Crane would grow disenchanted with those early efforts, confessing to the Boston Herald in 1896 that he wished he had “dropped them into the waste basket,” but they nevertheless deserve some attention, not so much for their cleverness as for certain flashes in the prose—invigorating sentences that dance and kick on the page—and for the embryonic articulation of ideas and methods that would begin to flower in Crane’s work just several months ahead. Of the nineteen Sullivan County pieces, written between the summer of 1891 and early 1892, fourteen were published by Johnson in the New York Tribune, one in the Syracuse University Herald (for old times’ sake?), and one in a bygone incarnation of Cosmopolitan (Crane’s first appearance in a national magazine).

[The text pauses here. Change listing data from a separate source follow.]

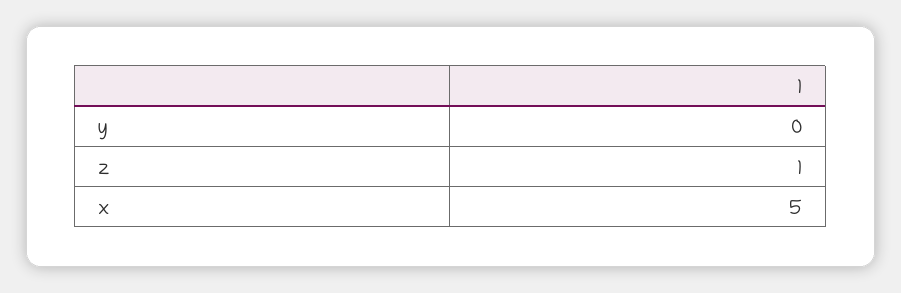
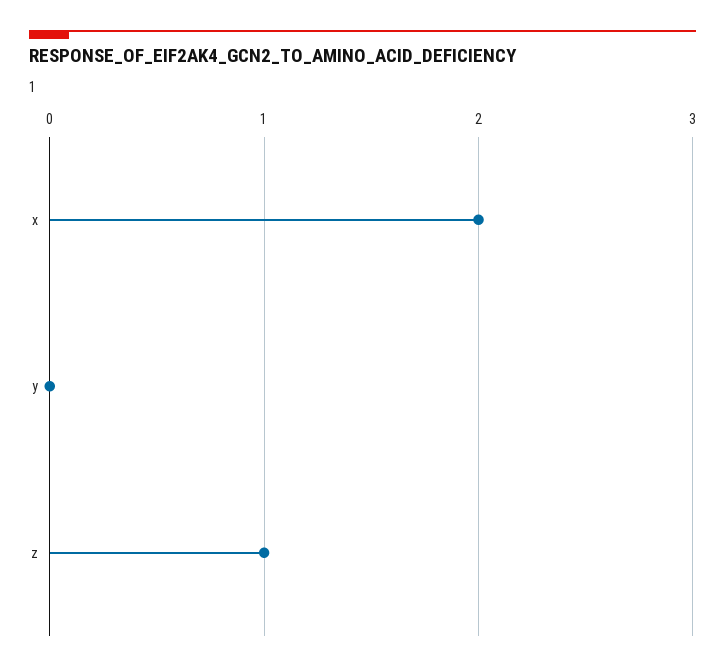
  {
    "y": 0,
    "z": 1,
-   "x": 5
+   "x": 2
  }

If nothing else, he must have found it encouraging to see so much of his work in print so soon after quitting college—at a time when he was only just beginning to clear his throat.

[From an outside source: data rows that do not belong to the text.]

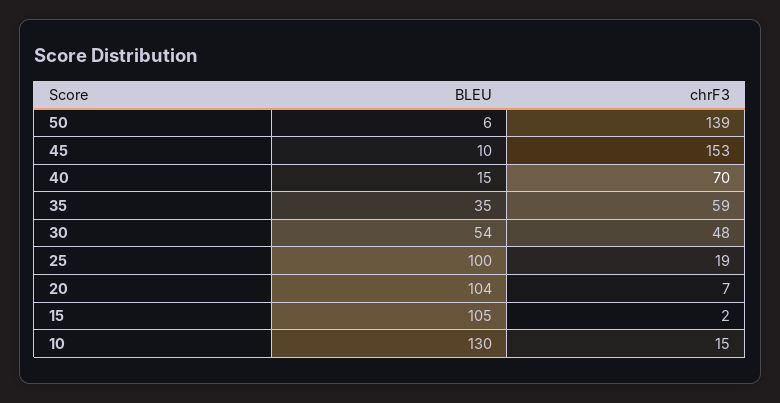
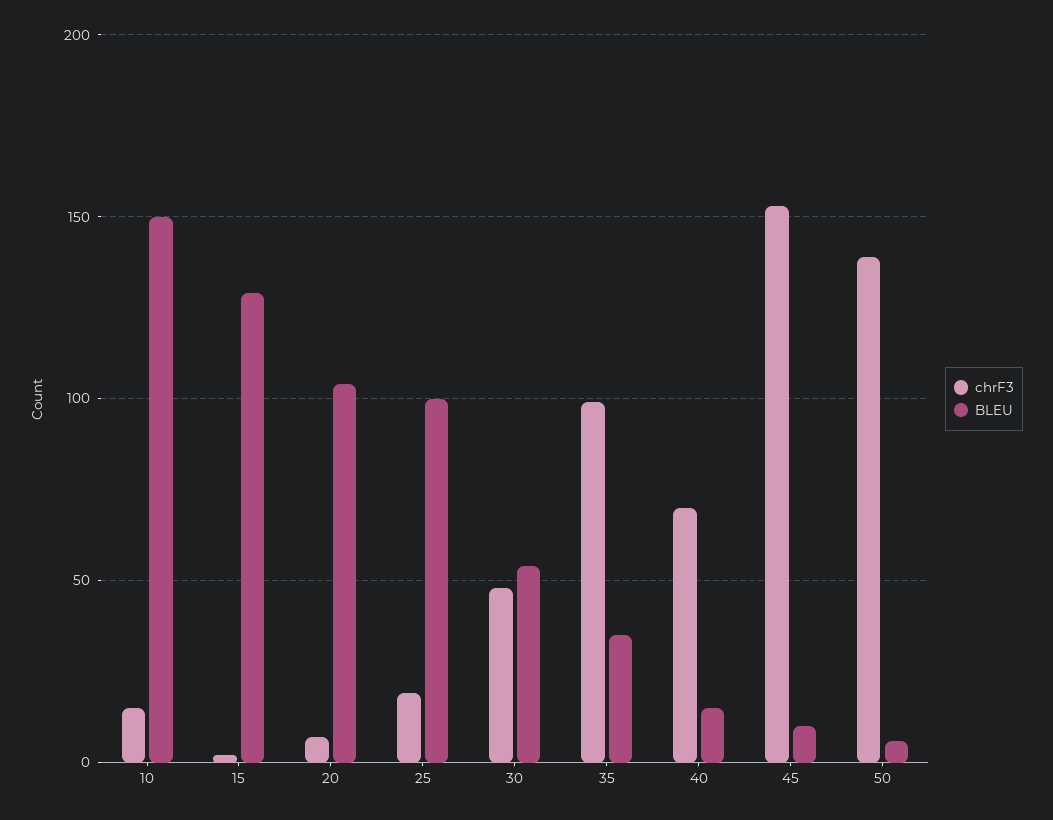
  {
    "BLEU": {
      "50": 6,
      "45": 10,
      "40": 15,
      "35": 35,
      "30": 54,
      "25": 100,
      "20": 104,
-     "15": 105,
+     "15": 130,
-     "10": 130
+     "10": 150
    },
    "chrF3": {
      "50": 139,
      "45": 153,
      "40": 70,
-     "35": 59,
+     "35": 100,
      "30": 48,
      "25": 19,
      "20": 7,
      "15": 2,
      "10": 15
    }
  }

Eleven are works of fiction and eight fall into the category of sketch, essay, meditation, or whatever term one cares to use for a short work of nonfiction that ambles leisurely around a single subject. Those subjects are clearly delineated by their newspaper headlines, yielding such titles as “The Last Panther,” “Sullivan County Bears,” “Bear and Panther,” and “Hunting Wild Hogs,” which to my non-hunter ears does not sound terribly promising, but once you plunge in and start reading, the words carry you along, and after a couple of paragraphs it no longer matters if you are interested in hunting or not:
Children going to school were frightened home by wild hogs. Men coming home late at night saw wild hogs. It became a sort of fashion to see wild hogs and turn around and come back. But when the outraged farmers made such a terrific onslaught upon the stern and rock-bound land the wild hogs, it appears, withdrew to Sullivan County. This county may have been formed by a very reckless and distracted giant who, observing a tract of tipped-up and impossible ground, stood off and carelessly pelted trees and boulders at it. Not admiring the results of his labors he set off several earthquakes under it and tried to wreck it. He succeeded beyond his utmost expectations.… In the holes and crevices, valleys and hills, caves and swamps of this uneven country, the big game of the southern part of this State have made their last stand.

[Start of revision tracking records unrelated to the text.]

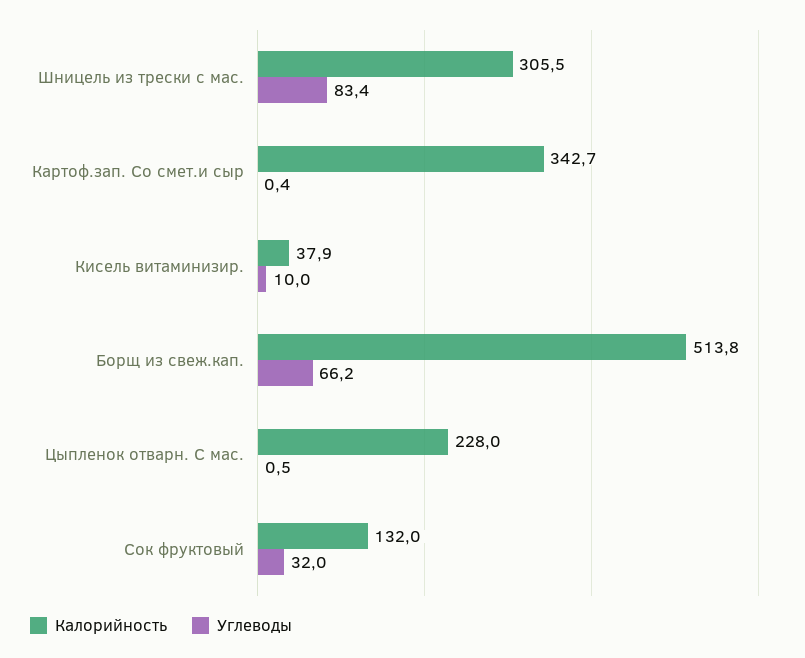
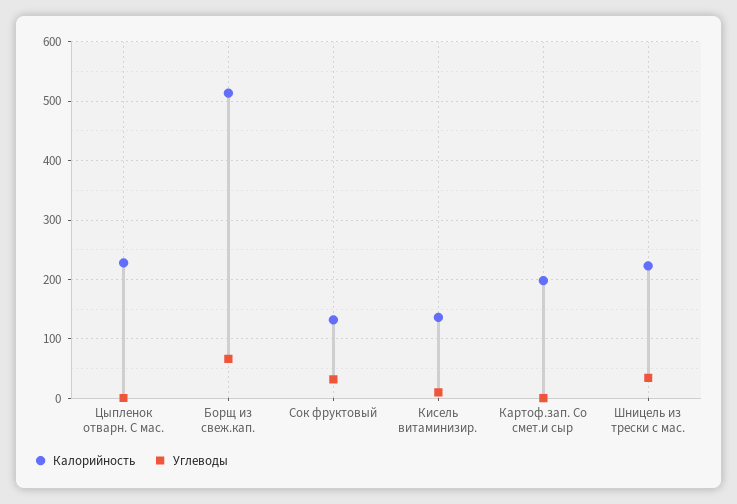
  {
    "Калорийность": {
-     "Шницель из трески с мас.": 305.5,
+     "Шницель из трески с мас.": 220,
-     "Картоф.зап. Со смет.и сыр": 342.7,
+     "Картоф.зап. Со смет.и сыр": 200,
-     "Кисель витаминизир.": 37.9,
+     "Кисель витаминизир.": 140,
      "Борщ из свеж.кап.": 513.8,
      "Цыпленок отварн. С мас.": 228,
      "Сок фруктовый": 132
    },
    "Углеводы": {
-     "Шницель из трески с мас.": 83.4,
+     "Шницель из трески с мас.": 40,
      "Картоф.зап. Со смет.и сыр": 0.4,
      "Кисель витаминизир.": 10,
      "Борщ из свеж.кап.": 66.2,
      "Цыпленок отварн. С мас.": 0.5,
      "Сок фруктовый": 32
    }
  }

Other of the nonfiction pieces provide similar rhetorical flourishes and exaggerations of tone, most especially in “The Way in Sullivan County,” a sketch that deals with the nature of exaggeration itself.
A country famous for its hunters is naturally prolific of its liars. Wherever the wild deer boundeth and the shaggy bear waddleth, there does the liar thrive and multiply. Every man cultivates what taste he has for prevarication lest his neighbors may look down on him. One can buy sawlogs from a native and take his word that the bargain is square, but ask the same man how many deer he has killed in his lifetime and he will paralyze the questioner with a figure that would look better than most of the totals to the subscription lists for monuments to national heroes.